Karikaturenstreit stärkt dänische Regierung

Wachsende Zustimmung zu Rechtspopulisten. Muslimische Migranten bemühen sich darum, die Krise zu entschärfen

STOCKHOLM taz ■ Auch wenn es von Nigeria über Pakistan bis Indonesien noch immer einzelne Proteste wegen der Mohammed-Karikaturen gibt: In Kopenhagen atmet man auf. Der schlimmste Sturm scheint überstanden. Der Fokus der Proteste hat sich internationalisiert. Sie zielen nicht mehr speziell auf Dänemark, sondern die gesamte westliche Welt. Oder sie haben eher innenpolitische Wurzeln. „Die großen Demonstrationen sind vorbei“, glaubt auch Dietrich Jung vom dänischen Institut für Internationale Studien. Die Proteste würden wohl schnell ganz absterben.

Auch in der dänischen Bevölkerung ist der Wunsch unübersehbar, den Karikaturenstreit möglichst schnell ad acta zu legen. Nicht zuletzt unter den muslimischen Migranten. „Ja-ja-ja zu Dialog, Nein-nein-nein zu Gewalt“ lautete der Sprechchor, mit dem 5.000 Menschen am Wochenende in Nørrebro, dem vor allem von Migranten bewohnten Stadtteil Kopenhagens, für Frieden und den Dialog der Religionen auf die Straße gegangen waren. Tanwir Ahmad, Sprecher des Veranstalters „The Network“: „Wir wollen zeigen, dass wir quer durch alle Religionen zusammenstehen und nicht den Religionskrieg wünschen, auf den Scharfmacher hinarbeiten.“

„Die Zeichnungen waren verkehrt, aber wir sollten die jetzt vergessen“, sagte Omar Baksh, ein Demonstrationsteilnehmer: „Sie haben etwas Gutes gebracht. Muslime, die alles passiv hingenommen hatten, melden sich zu Wort. Ich bin auch einer davon.“

Meinungsumfragen zeigen, dass die schwere Krise die Regierung gestärkt hat. Das verwundert Analytiker. In den Medien hatte es Kritik für das mangelhafte Krisenmanagement Rasmussens gehagelt. Eine Mehrheit der Bevölkerung sieht das offenbar anders. Markant zugelegt hat vor allem die rechtspopulistische Dänische Volkspartei, mit der die Minderheitsregierung unter Ministerpräsident Anders Fogh Rasmussen parlamentarisch zusammenarbeitet. Sie steigerte ihre Sympathiewerte gegenüber dem Ergebnis der letztjährigen Parlamentswahl um ein Drittel auf 17,8 Prozent.
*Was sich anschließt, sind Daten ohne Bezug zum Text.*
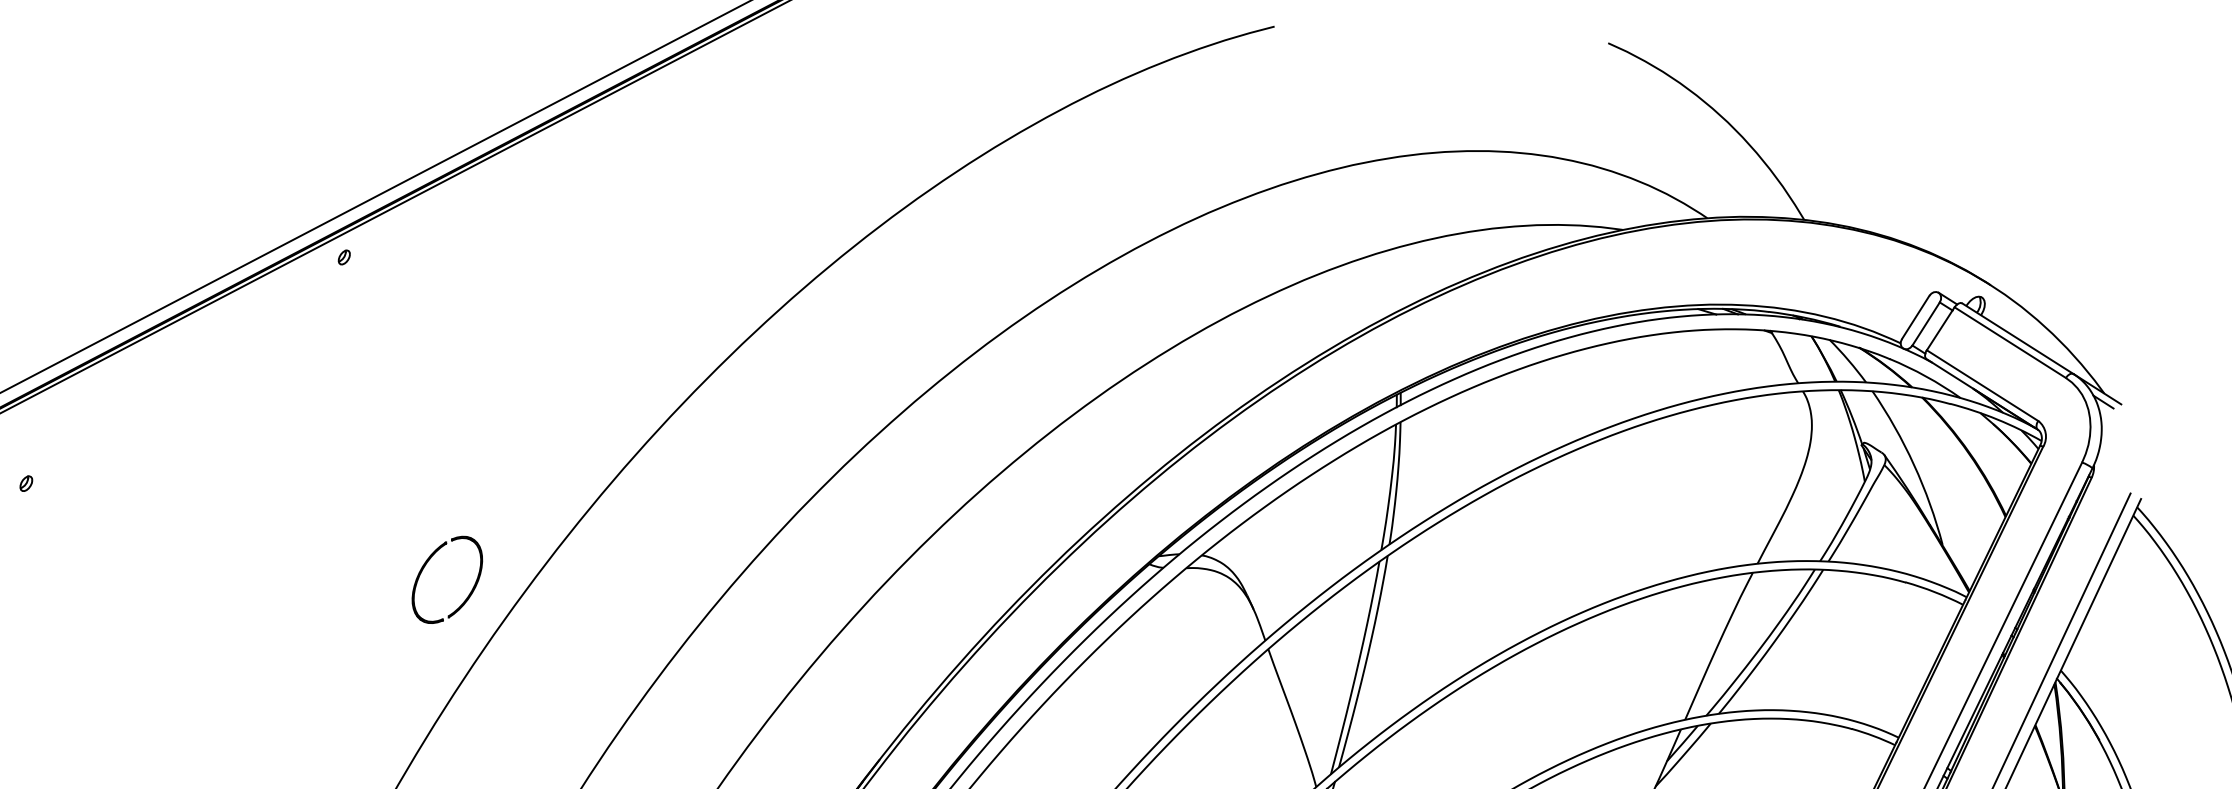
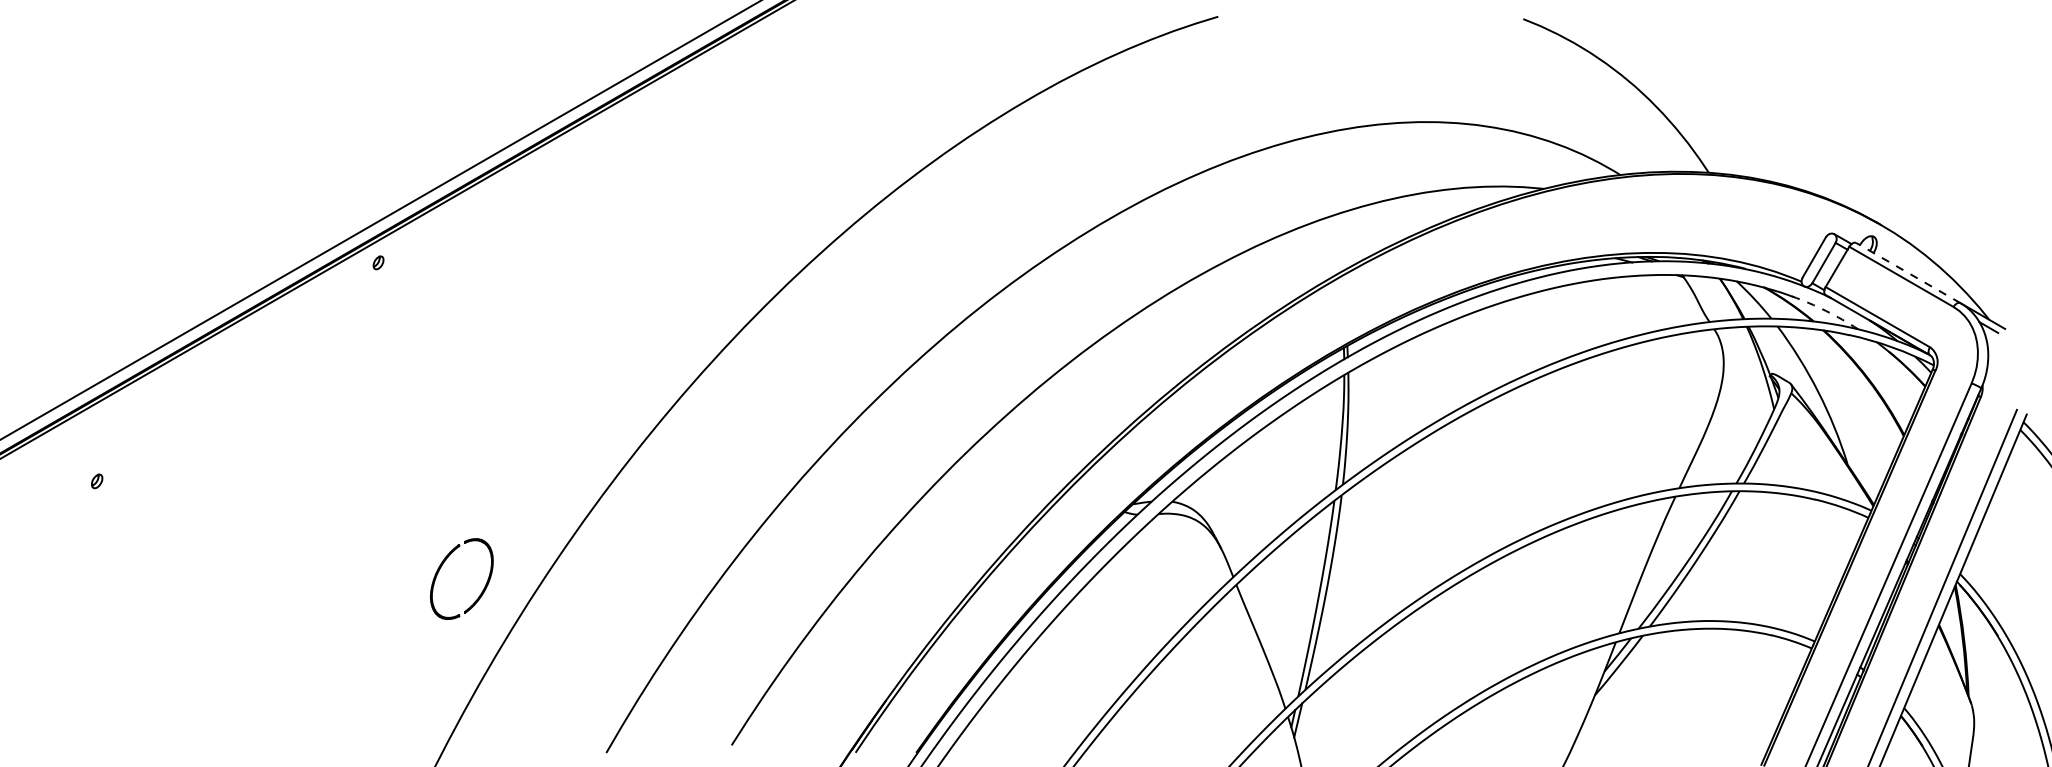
line: (2017, 338) -> (1907, 272), solid -> dashed
arc: (1926, 376) -> (1826, 310), solid -> dashed
part: (427, 563) -> (443, 564), moved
Umgekehrt brachen die oppositionellen Sozialdemokraten auf 21,8 Prozent ein. Mit ihrem Schlingerkurs, der Regierung in der Krise den Rücken zu stärken, sie aber in Einzelfragen zu kritisieren, stößt sie offenbar auf wenig Verständnis. Gestärkt wurden die gegenüber Rasmussen kritischer eingestellten Oppositionsparteien, die Sozialisten und die linksliberale Radikale Venstre. Sie drängen auch auf einen Untersuchungsausschuss, der die Handhabung der Karikaturenfrage durch die Regierung aufarbeiten soll. Dabei wird es auch darum gehen, dass in der Regierungszentrale über diplomatische Kanäle erste ausländische Proteste zu den Karikaturen bereits im Oktober eingegangen waren. Darunter war auch ein Brief der ägyptischen Regierung, die ausdrücklich vor einer möglichen Eskalation warnt und einen Dialog anregt. Auf diese Briefe war weder reagiert noch – wie es verfassungsmäßige Pflicht gewesen wäre – das Parlament informiert worden.

In der Exportwirtschaft bereitet man eine Kampagne vor, die sich an den gesamten Nahen und Mittleren Osten richten soll. „Damit werden wir unsere Sympathie für unsere dortigen Kunden zum Ausdruck bringen und uns von den Karikaturen und allen religiösen Kränkungen distanzieren“, kündigte Peder Tuborgh, Chef des Molkereikonzerns Arla an. Neben Worten hofft man auf die Wirkung von Goodwill-Handlungen: Von jedem verkauften Produkt soll ein Betrag an den „Roten Halbmond“ oder andere muslimische Hilfsorganisationen gehen.